Mais alors que l’inflation continuait de s’accélérer en raison des chaînes d’approvisionnement bloquées et des pénuries de main-d’œuvre, la Fed a annoncé début novembre qu’elle commencerait à réduire son programme d’achat d’actifs, un outil qu’elle a utilisé pour maintenir l’économie à flot de liquidités depuis le début de la pandémie.
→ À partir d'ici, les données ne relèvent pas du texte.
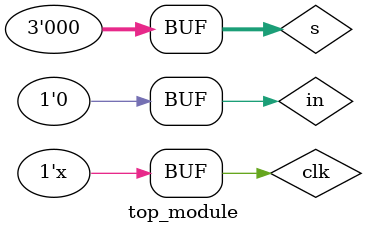
<source format=v>
module top_module();
    reg [2:0] s;
    reg clk,in;
    wire out;
initial begin
    clk =0;
 	s = 3'b010;
    in = 0;
    
    #10 
    s = 3'b110;
    #10
    s = 3'b010;
    in = 1;
    #10
    s = 3'b111;
    in = 0;
    #10
    s = 3'b000;
    in = 1;
    #30
    in = 0;
end
    always begin #5 clk = !clk; end  
    q7 ins(clk,in,s,out);
endmodule

</source>
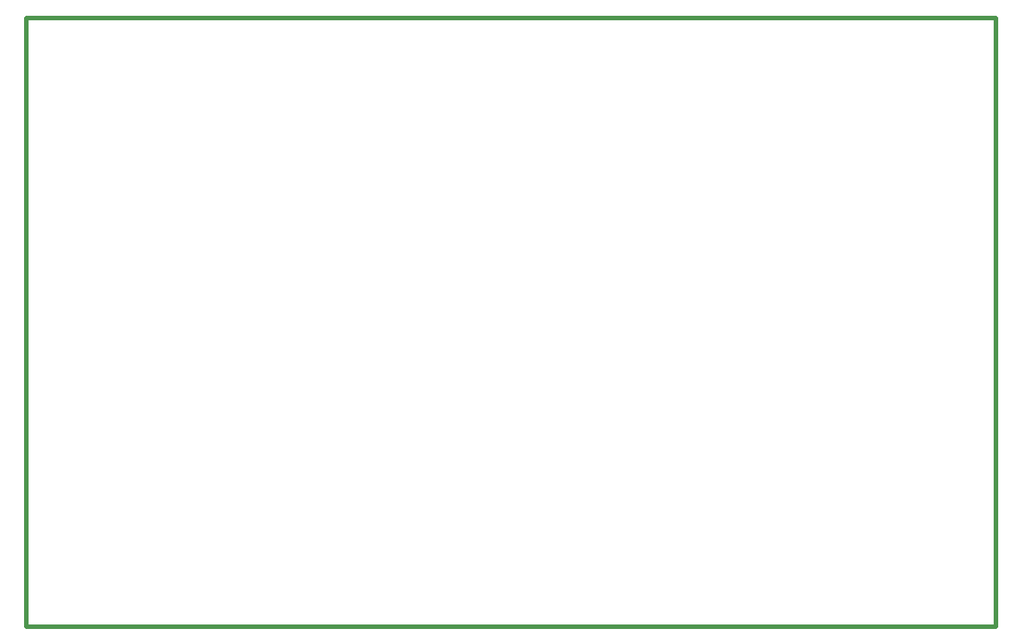
<source format=gko>
G04 Layer_Color=16711935*
%FSLAX24Y24*%
%MOIN*%
G70*
G01*
G75*
%ADD40C,0.0200*%
D40*
X43000Y0D02*
Y27000D01*
X0D02*
X43000D01*
X0Y26000D02*
Y27000D01*
Y0D02*
Y26000D01*
Y0D02*
X43000D01*
M02*

</source>
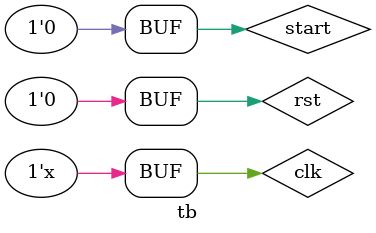
<source format=v>
module tb ();

//input
reg clk, rst;
reg start;

//output
wire w_en;
wire done;
wire [7:0] addr;
wire [31:0] out_data;
wire [31:0] in_data;
processor p1(
    .w_en(w_en),
    .done(done),
    .addr(addr),
    .out_data(out_data),
    .clk(clk),
    .rst(rst),
    .start(start),
    .in_data(in_data)
);
mem256X8 m1(
    .clk(clk),
    .rst(rst),
    .write_enable(w_en),
    .address(addr),
    .data_in(out_data),
    .data_out(in_data)
);

initial begin
    rst = 1;
    clk = 1;
    start = 0;
    #10
    rst = 0;
    #1
    start = 1;
    #10
    start = 0;
end

always #5 clk = ~clk;




endmodule

</source>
La réduction des achats d’actifs est considérée comme la première étape vers une hausse des taux d’intérêt. 

Le président de la Fed, Jerome Powell, avait déclaré à l’époque que la réduction des achats serait probablement achevée vers la mi-2022, mais a souligné qu’elle n’entraînerait pas automatiquement des hausses de taux immédiates. 
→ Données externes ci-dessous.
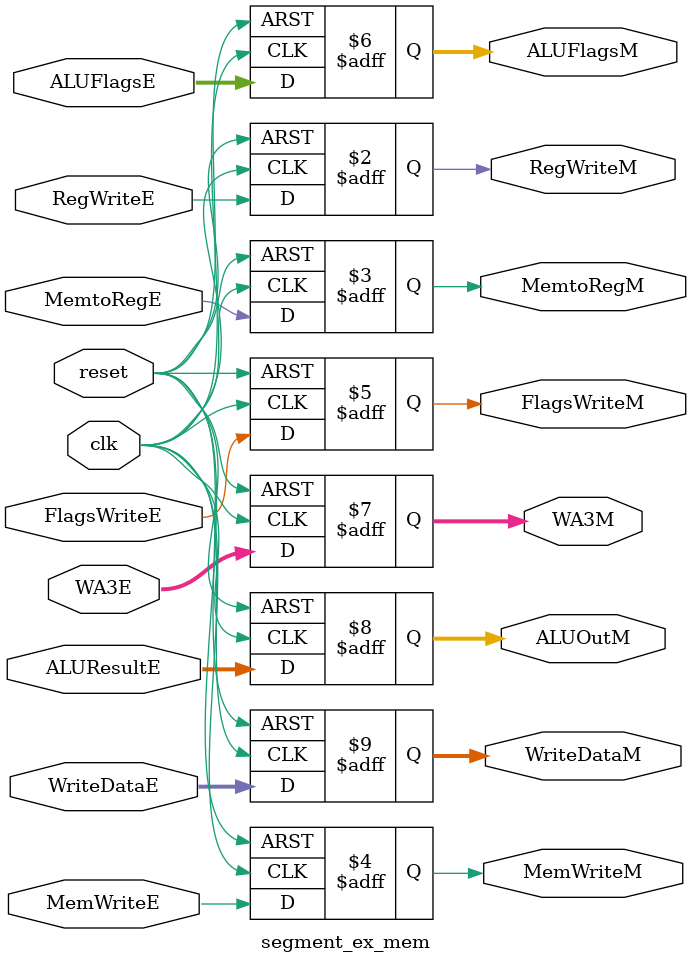
<source format=sv>
module segment_ex_mem 
(
	// Entradas
	input logic clk, reset, RegWriteE, MemtoRegE, MemWriteE, FlagsWriteE, 
	input logic [1:0] ALUFlagsE,
	input logic [3:0] WA3E,
	input logic [31:0] ALUResultE, WriteDataE,
	
	// Salidas
	output logic RegWriteM, MemtoRegM, MemWriteM, FlagsWriteM, 
	output logic [1:0] ALUFlagsM,
	output logic [3:0] WA3M,
	output logic [31:0] ALUOutM, WriteDataM
);
			
	always_ff@(negedge clk, posedge reset)
		if(reset)
			begin
				
				RegWriteM = 0;
				MemtoRegM = 0;
				MemWriteM = 0;
				ALUOutM = 0;
				WriteDataM = 0;
				WA3M = 0;
				FlagsWriteM = 0;
				ALUFlagsM = 0;
				
			end
			
		else 
			begin
			
				RegWriteM = RegWriteE;
				MemtoRegM = MemtoRegE;
				MemWriteM = MemWriteE;
				ALUOutM = ALUResultE;
				WriteDataM = WriteDataE;
				WA3M = WA3E;
				FlagsWriteM = FlagsWriteE;
				ALUFlagsM = ALUFlagsE;
				
			end
		
endmodule
</source>
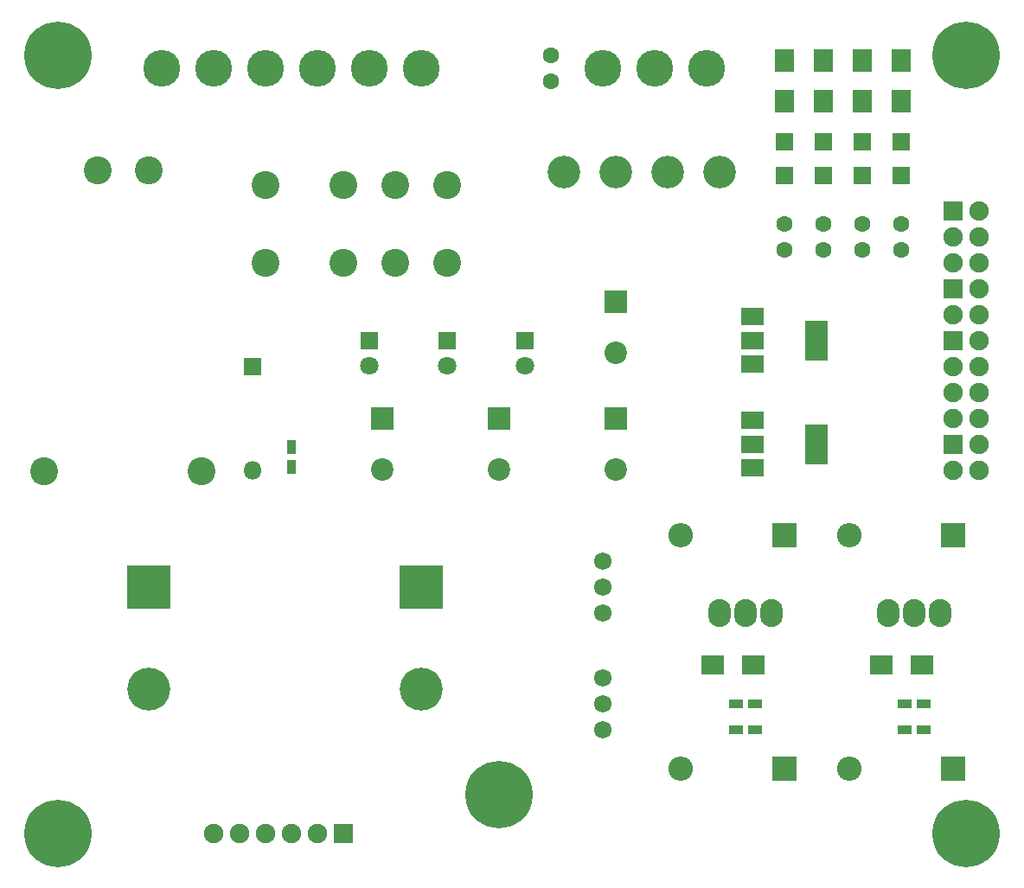
<source format=gts>
G04 #@! TF.FileFunction,Soldermask,Top*
%FSLAX46Y46*%
G04 Gerber Fmt 4.6, Leading zero omitted, Abs format (unit mm)*
G04 Created by KiCad (PCBNEW 4.0.4+e1-6308~48~ubuntu15.10.1-stable) date Tue Feb  7 13:57:39 2017*
%MOMM*%
%LPD*%
G01*
G04 APERTURE LIST*
%ADD10C,0.100000*%
%ADD11C,3.600000*%
%ADD12R,4.200000X4.200000*%
%ADD13C,4.200000*%
%ADD14R,1.400000X0.950000*%
%ADD15R,2.200000X2.200000*%
%ADD16C,2.200000*%
%ADD17R,0.950000X1.400000*%
%ADD18R,1.800000X1.800000*%
%ADD19C,1.800000*%
%ADD20R,1.700000X1.700000*%
%ADD21R,2.400000X2.400000*%
%ADD22O,2.400000X2.400000*%
%ADD23C,1.600000*%
%ADD24R,1.900000X1.900000*%
%ADD25O,1.900000X1.900000*%
%ADD26R,1.900000X2.200000*%
%ADD27R,2.200000X1.900000*%
%ADD28C,1.724000*%
%ADD29C,2.740000*%
%ADD30O,2.232000X2.740000*%
%ADD31R,2.200000X4.000000*%
%ADD32R,2.200000X1.700000*%
%ADD33O,1.800000X1.800000*%
%ADD34C,3.200000*%
%ADD35C,6.600000*%
G04 APERTURE END LIST*
D10*
D11*
X134620000Y-49530000D03*
X129540000Y-49530000D03*
X124460000Y-49530000D03*
D12*
X80010000Y-100330000D03*
D13*
X80010000Y-110330000D03*
D12*
X106680000Y-100330000D03*
D13*
X106680000Y-110330000D03*
D14*
X153990000Y-111760000D03*
X155890000Y-111760000D03*
X139380000Y-111760000D03*
X137480000Y-111760000D03*
D15*
X114300000Y-83820000D03*
D16*
X114300000Y-88820000D03*
D17*
X93980000Y-86680000D03*
X93980000Y-88580000D03*
D18*
X101600000Y-76200000D03*
D19*
X101600000Y-78700000D03*
D18*
X109220000Y-76200000D03*
D19*
X109220000Y-78700000D03*
D15*
X125730000Y-72390000D03*
D16*
X125730000Y-77390000D03*
D15*
X125730000Y-83820000D03*
D16*
X125730000Y-88820000D03*
D14*
X153990000Y-114300000D03*
X155890000Y-114300000D03*
X139380000Y-114300000D03*
X137480000Y-114300000D03*
D15*
X102870000Y-83820000D03*
D16*
X102870000Y-88820000D03*
D20*
X153670000Y-60070000D03*
X153670000Y-56770000D03*
X149860000Y-60070000D03*
X149860000Y-56770000D03*
X146050000Y-60070000D03*
X146050000Y-56770000D03*
X142240000Y-60070000D03*
X142240000Y-56770000D03*
D21*
X142240000Y-118110000D03*
D22*
X132080000Y-118110000D03*
D23*
X153670000Y-64770000D03*
X153670000Y-67310000D03*
X149860000Y-64770000D03*
X149860000Y-67310000D03*
X119380000Y-48260000D03*
X119380000Y-50800000D03*
X146050000Y-64770000D03*
X146050000Y-67310000D03*
X142240000Y-64770000D03*
X142240000Y-67310000D03*
D24*
X158750000Y-71120000D03*
D25*
X161290000Y-71120000D03*
X158750000Y-73660000D03*
X161290000Y-73660000D03*
D24*
X158750000Y-63500000D03*
D25*
X161290000Y-63500000D03*
X158750000Y-66040000D03*
X161290000Y-66040000D03*
X158750000Y-68580000D03*
X161290000Y-68580000D03*
D26*
X153670000Y-52800000D03*
X153670000Y-48800000D03*
X149860000Y-52800000D03*
X149860000Y-48800000D03*
X146050000Y-52800000D03*
X146050000Y-48800000D03*
X142240000Y-52800000D03*
X142240000Y-48800000D03*
D27*
X155670000Y-107950000D03*
X151670000Y-107950000D03*
X135160000Y-107950000D03*
X139160000Y-107950000D03*
D28*
X124460000Y-100330000D03*
X124460000Y-97790000D03*
X124460000Y-102870000D03*
X124460000Y-111760000D03*
X124460000Y-109220000D03*
X124460000Y-114300000D03*
D29*
X79970000Y-59595000D03*
X74970000Y-59595000D03*
X85170000Y-88995000D03*
X69770000Y-88995000D03*
D30*
X154940000Y-102870000D03*
X157480000Y-102870000D03*
X152400000Y-102870000D03*
X138430000Y-102870000D03*
X140970000Y-102870000D03*
X135890000Y-102870000D03*
D31*
X145390000Y-76200000D03*
D32*
X139090000Y-76200000D03*
X139090000Y-78500000D03*
X139090000Y-73900000D03*
D31*
X145390000Y-86360000D03*
D32*
X139090000Y-86360000D03*
X139090000Y-88660000D03*
X139090000Y-84060000D03*
D11*
X91440000Y-49530000D03*
X86360000Y-49530000D03*
X81280000Y-49530000D03*
X106680000Y-49530000D03*
X101600000Y-49530000D03*
X96520000Y-49530000D03*
D29*
X91440000Y-60960000D03*
X91440000Y-68580000D03*
X99060000Y-68580000D03*
X104140000Y-68580000D03*
X109220000Y-68580000D03*
X99060000Y-60960000D03*
X104140000Y-60960000D03*
X109220000Y-60960000D03*
D18*
X90170000Y-78740000D03*
D33*
X90170000Y-88900000D03*
D21*
X158750000Y-95250000D03*
D22*
X148590000Y-95250000D03*
D21*
X142240000Y-95250000D03*
D22*
X132080000Y-95250000D03*
D21*
X158750000Y-118110000D03*
D22*
X148590000Y-118110000D03*
D34*
X135890000Y-59690000D03*
X130810000Y-59690000D03*
X125730000Y-59690000D03*
X120650000Y-59690000D03*
D18*
X116840000Y-76200000D03*
D19*
X116840000Y-78700000D03*
D24*
X158750000Y-76200000D03*
D25*
X161290000Y-76200000D03*
X158750000Y-78740000D03*
X161290000Y-78740000D03*
X158750000Y-81280000D03*
X161290000Y-81280000D03*
X158750000Y-83820000D03*
X161290000Y-83820000D03*
D24*
X158750000Y-86360000D03*
D25*
X161290000Y-86360000D03*
X158750000Y-88900000D03*
X161290000Y-88900000D03*
D24*
X99060000Y-124460000D03*
D25*
X96520000Y-124460000D03*
X93980000Y-124460000D03*
X91440000Y-124460000D03*
X88900000Y-124460000D03*
X86360000Y-124460000D03*
D35*
X71120000Y-48260000D03*
X114300000Y-120650000D03*
X160020000Y-48260000D03*
X71120000Y-124460000D03*
X160020000Y-124460000D03*
M02*

</source>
Mais lorsque l’indice des prix à la consommation a montré que l’inflation sur 12 mois avait augmenté de 6,2% en octobre, marquant le rythme le plus rapide depuis 30 ans et déclenchant la sonnette d’alarme, certains économistes, dont l’ancien secrétaire au Trésor Lawrence Summers, ont appelé à des hausses de taux plus tôt et plus souvent.Summers, qui a été l’un des critiques les plus virulents de la réponse de la Fed à l’inflation, a déclaré dans une récente interview avec Bloomberg que la Fed devrait signaler quatre hausses de taux pour l’année prochaine.

Dernier appel au coup de poing ? 

Rares sont ceux qui sont allés aussi loin que Summers, mais les responsables de la Fed semblent désormais s’orienter vers une fin plus rapide des achats d’actifs, ce qui donnerait à la Fed la flexibilité de relever les taux d’intérêt plus tôt, ont déclaré des responsables et des économistes de la Fed.

“À ce stade, l’économie est très forte et les pressions inflationnistes sont élevées, et il est donc approprié, à mon avis, d’envisager de mettre un terme à la réduction des achats d’actifs, que nous avons annoncée lors de la réunion de novembre, peut-être quelques mois plus tôt”, a déclaré Powell lors de son témoignage au Congrès fin novembre. “Je pense que nous en discuterons lors de notre prochaine réunion.” L’organe décisionnel de la Fed se réunit à nouveau les 14 et 15 décembre.

Et Bullard a déclaré aux journalistes que le rapport sur l’emploi de novembre dernier était solide, ce qui pourrait satisfaire l’objectif de la Fed d’un marché du travail fort et donner à ses membres une raison supplémentaire d’accélérer le processus de réduction. Bien que les effectifs non agricoles n’aient augmenté que de 210 000, soit la moitié de ce que certains analystes attendaient, le rapport a été considéré comme solide en raison de l’augmentation du taux d’activité au-dessus des niveaux pandémiques et d’une baisse de 0,4 point de pourcentage du taux de chômage à 4,2 % par rapport au mois précédent.

“Je pensais qu’à l’exception du chiffre global, le rapport semblait assez solide dans l’ensemble”, a déclaré Bullard.

Lorsque tout sera dit et fait et que la Fed aura achevé ses hausses de taux, Wells Fargo estime que le taux des fonds fédéraux se situera fin 2024 entre 2 % et 2,25 %. “C’est supérieur aux prix actuels du marché et certains présents à la fête pourraient penser que le bol à punch est en train d’être supprimé”, ont écrit mardi les économistes de la banque dans un rapport.